WASHINGTON- President Donald Trump indicated on Thursday that he was willing to exclude some countries from the steel and aluminum tariffs for national security reasons.

“We’re going to be very fair, we’re going to be very flexible but we’re going to protect the American worker as I said I would do in my campaign,” Trump said during a meeting with members of his cabinet Thursday.

The move was widely expected to set off a trade battle that Trump insists the US can win — but which even some of his closest advisers worry could seriously damage a growing American economy.

While Trump’s message that some countries may be excluded from the tariffs is a softening of his initial plan, he maintained that the figures he announced last week — a 25% tariff on steel and a 10% tariff on aluminum — would stand.

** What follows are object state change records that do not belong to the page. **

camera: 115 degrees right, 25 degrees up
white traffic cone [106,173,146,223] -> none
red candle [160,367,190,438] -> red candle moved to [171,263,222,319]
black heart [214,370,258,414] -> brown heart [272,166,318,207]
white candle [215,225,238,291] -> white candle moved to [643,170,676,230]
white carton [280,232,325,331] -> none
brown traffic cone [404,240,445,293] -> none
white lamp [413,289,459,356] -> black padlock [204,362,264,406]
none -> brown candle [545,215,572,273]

Trump told reporters in the Cabinet Room that certain countries would be excluded, including Canada and Mexico, and kept open the possibility of excluding other nations like Australia, which are important national security allies.

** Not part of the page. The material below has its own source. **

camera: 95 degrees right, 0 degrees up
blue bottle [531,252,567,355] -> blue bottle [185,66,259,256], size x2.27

“I’ll have a right to go up or down, depending on the country, and I’ll have a right to drop out countries or add countries,” Trump said.

An administration official said the final order would include a built-in mechanism to allow the President to exclude certain countries, but wouldn’t itself include specific country exclusions.

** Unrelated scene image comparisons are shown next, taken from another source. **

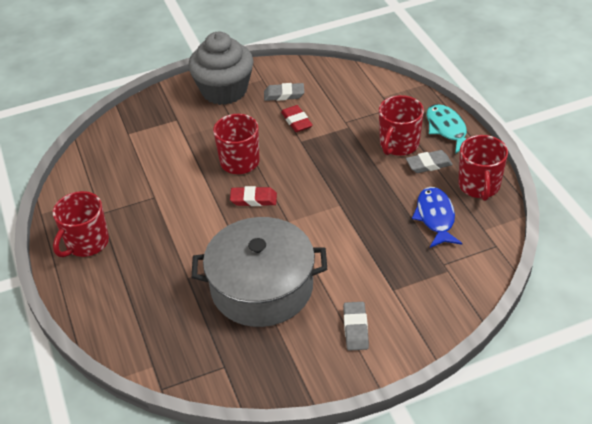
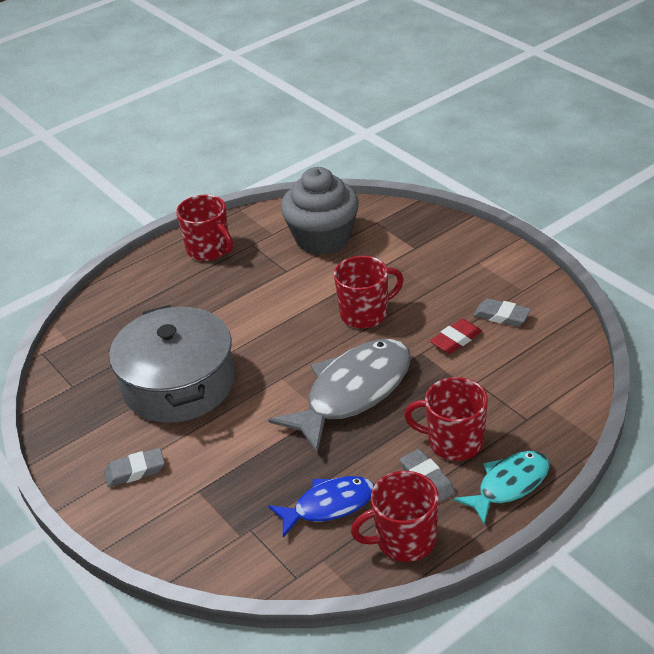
camera: 75 degrees right, 5 degrees down
red mug [53,191,109,257] -> red mug turned 150 degrees counterclockwise [176,194,233,261]
grey cupcake [188,32,254,105] -> grey cupcake moved to [281,167,359,255]
red eraser [230,186,277,206] -> none
grey eraser [264,83,304,101] -> grey eraser turned 45 degrees counterclockwise [474,298,531,326]
none -> grey fish [268,339,411,453]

However, some administration officers are concerned that excluding Canada and Mexico from the steel tariffs, something Trump raised as a way to gain leverage in ongoing NAFTA negotiations, could undercut the legal arguments for the tariffs.

Trump’s advisers insist the tariffs are necessary for national security and are using that argument as the legal basis for them. But NAFTA is unrelated to national security, and excluding Canada and Mexico for that reason could prompt legal challenges at the World Trade Organization.

Top Republican lawmakers and the leaders from major US trading partners have resisted the tariffs plan. More the 100 GOP members of Congress wrote Trump on Wednesday urging him to “reconsider the idea of broad tariffs to avoid unintended negative consequences.”

Sen. James Lankford, who serves on the Homeland Security and Governmental Affairs Committee, Intelligence Committee, and the Appropriations Subcommittee on State, Foreign Operations, and Related Programs, also expressed concern about the tariffs in a letter.

“As outlined in both the National Security Strategy and National Defense Strategy, maintaining relationships with allies and partners is vital to international stability and the national security of the United States. Our military and intelligence communities benefit from these alliances and partnerships, and in today’s strategic environment it is of utmost importance that we continue to foster constructive relationships with international partners that share our nation’s concerns and interests with emphasis on addressing the most critical challenges facing the U.S. and global steel industry,” the letter wrote.

The European Union on Wednesday detailed a list of US-made goods that it would subject to reciprocal tariffs if Trump follows through with his plan. China also indicated it was preparing an appropriate response.

Trump has declared that trade wars are “easy to win” and campaigned on the promise to renew American industries by slapping barriers on trade from other countries.